Central Asia is currently seeking to maximize its military and defense power, by using non-Russian capabilities. Meanwhile, many foreign players such as Turkey, India, Pakistan and some western countries have taken effective measures to take advantage of these conditions. By using these supports, the countries of the region have developed their defense and military infrastructure internally and in intra-regional approaches.
In this context, the Islamic Republic of Iran has several important relative advantages to participate in this process.
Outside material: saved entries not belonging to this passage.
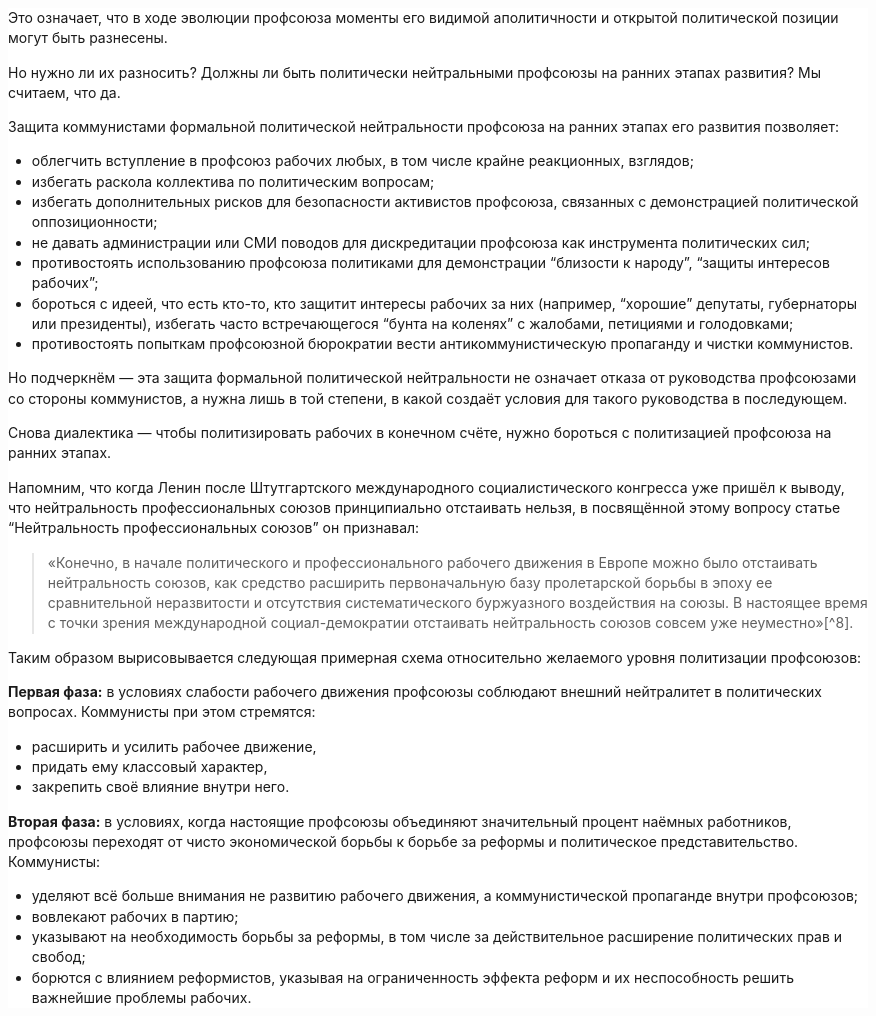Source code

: Это означает, что в ходе эволюции профсоюза моменты его видимой аполитичности и открытой политической позиции могут быть разнесены.

Но нужно ли их разносить? Должны ли быть политически нейтральными профсоюзы на ранних этапах развития? Мы считаем, что да.

Защита коммунистами формальной политической нейтральности профсоюза на ранних этапах его развития позволяет:

- облегчить вступление в профсоюз рабочих любых, в том числе крайне реакционных, взглядов;
- избегать раскола коллектива по политическим вопросам;
- избегать дополнительных рисков для безопасности активистов профсоюза, связанных с демонстрацией политической оппозиционности;
- не давать администрации или СМИ поводов для дискредитации профсоюза как инструмента политических сил;
- противостоять использованию профсоюза политиками для демонстрации “близости к народу”, “защиты интересов рабочих”;
- бороться с идеей, что есть кто-то, кто защитит интересы рабочих за них (например, “хорошие” депутаты, губернаторы или президенты), избегать часто встречающегося “бунта на коленях” с жалобами, петициями и голодовками;
- противостоять попыткам профсоюзной бюрократии вести антикоммунистическую пропаганду и чистки коммунистов.

Но подчеркнём — эта защита формальной политической нейтральности не означает отказа от руководства профсоюзами со стороны коммунистов, а нужна лишь в той степени, в какой создаёт условия для такого руководства в последующем.

Снова диалектика — чтобы политизировать рабочих в конечном счёте, нужно бороться с политизацией профсоюза на ранних этапах.

Напомним, что когда Ленин после Штутгартского международного социалистического конгресса уже пришёл к выводу, что нейтральность профессиональных союзов принципиально отстаивать нельзя, в посвящённой этому вопросу статье “Нейтральность профессиональных союзов” он признавал:

> «Конечно, в начале политического и профессионального рабочего движения в Европе можно было отстаивать нейтральность союзов, как средство расширить первоначальную базу пролетарской борьбы в эпоху ее сравнительной неразвитости и отсутствия систематического буржуазного воздействия на союзы. В настоящее время с точки зрения международной социал-демократии отстаивать нейтральность союзов совсем уже неуместно»[^8].

Таким образом вырисовывается следующая примерная схема относительно желаемого уровня политизации профсоюзов:

**Первая фаза:** в условиях слабости рабочего движения профсоюзы соблюдают внешний нейтралитет в политических вопросах. Коммунисты при этом стремятся:

- расширить и усилить рабочее движение,
- придать ему классовый характер,
- закрепить своё влияние внутри него.

**Вторая фаза:** в условиях, когда настоящие профсоюзы объединяют значительный процент наёмных работников, профсоюзы переходят от чисто экономической борьбы к борьбе за реформы и политическое представительство. Коммунисты:

- уделяют всё больше внимания не развитию рабочего движения, а коммунистической пропаганде внутри профсоюзов;
- вовлекают рабочих в партию;
- указывают на необходимость борьбы за реформы, в том числе за действительное расширение политических прав и свобод;
- борются с влиянием реформистов, указывая на ограниченность эффекта реформ и их неспособность решить важнейшие проблемы рабочих.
First, the reputation of high-quality and cheap Iranian products (especially after the war in Syria and Ukraine) has clearly improved internationally, and this will be an important factor in marketing and market-making.
Second, Iran's unique capabilities in functional, modern, asymmetric and low-cost areas, such as personnel equipment, armored equipment, electronic equipment, and especially in the fields of drones and short-range missiles/rockets, are very attractive and needed for Central Asian countries.
Third, strengthening the military-defense partnership between Iran and Central Asia can be done within the framework of common security concerns, and without provoking the countries of the region. On the other hand, in issues such as regional stability and Afghanistan, Iran and Central Asia have a common position, and it can be considered a political privilege for this partnership.
This context, along with the serious attention of the defense industries of the Islamic Republic of Iran to this issue with a strategic-market look, can create important platforms for strengthening the role, influence and position of Iran in the region. Not paying serious attention to Russia's considerations and trying to adopt a pragmatic and functional approach in the region is a factor that can guarantee the success of the defense diplomacy of the Islamic Republic of Iran in Central Asia.